Can you turn every line of the records below into a single numbered list, skipping blank lines and leaving out the pictures?

- Opening Delimiter -

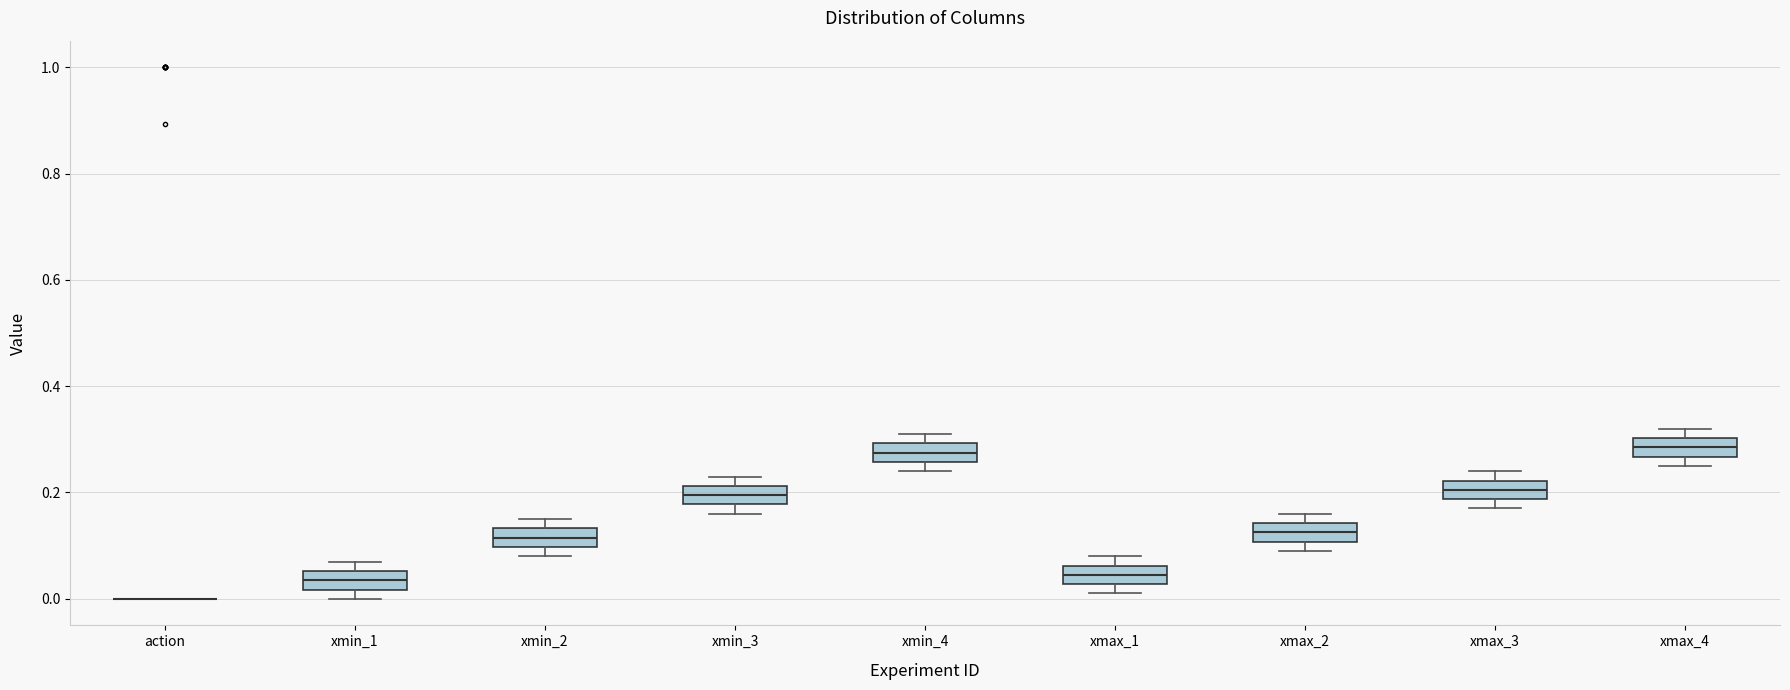

Reading left to right, transcribe this box plot: for each box, give where its median line is, the range the box spans, and where its two whiskers end, as read against the y-axis. The values are not printed on the chart, so give them approximately, as read against the axis.

action: box collapsed to a line at 0.00, whiskers 0.00 to 0.00
xmin_1: median 0.04, box 0.02 to 0.06, whiskers 0.00 to 0.08
xmin_2: median 0.12, box 0.10 to 0.14, whiskers 0.08 to 0.16
xmin_3: median 0.20, box 0.18 to 0.22, whiskers 0.16 to 0.24
xmin_4: median 0.28, box 0.26 to 0.30, whiskers 0.24 to 0.32
xmax_1: median 0.04, box 0.02 to 0.06, whiskers 0.02 (just below the box's lower edge) to 0.08
xmax_2: median 0.12, box 0.10 to 0.14, whiskers 0.10 (just below the box's lower edge) to 0.16
xmax_3: median 0.20, box 0.18 to 0.22, whiskers 0.18 (just below the box's lower edge) to 0.24
xmax_4: median 0.28, box 0.26 to 0.30, whiskers 0.26 (below the box's lower edge) to 0.32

- Closing Delimiter -

• TASK OUTPUT
1. Reading left to right, transcribe this box plot: for each box, give where its median line is, the range the box spans, and where its two whiskers end, as read against the y-axis. The values are not printed on the chart, so give them approximately, as read against the axis.
2. action: box collapsed to a line at 0.00, whiskers 0.00 to 0.00
3. xmin_1: median 0.04, box 0.02 to 0.06, whiskers 0.00 to 0.08
4. xmin_2: median 0.12, box 0.10 to 0.14, whiskers 0.08 to 0.16
5. xmin_3: median 0.20, box 0.18 to 0.22, whiskers 0.16 to 0.24
6. xmin_4: median 0.28, box 0.26 to 0.30, whiskers 0.24 to 0.32
7. xmax_1: median 0.04, box 0.02 to 0.06, whiskers 0.02 (just below the box's lower edge) to 0.08
8. xmax_2: median 0.12, box 0.10 to 0.14, whiskers 0.10 (just below the box's lower edge) to 0.16
9. xmax_3: median 0.20, box 0.18 to 0.22, whiskers 0.18 (just below the box's lower edge) to 0.24
10. xmax_4: median 0.28, box 0.26 to 0.30, whiskers 0.26 (below the box's lower edge) to 0.32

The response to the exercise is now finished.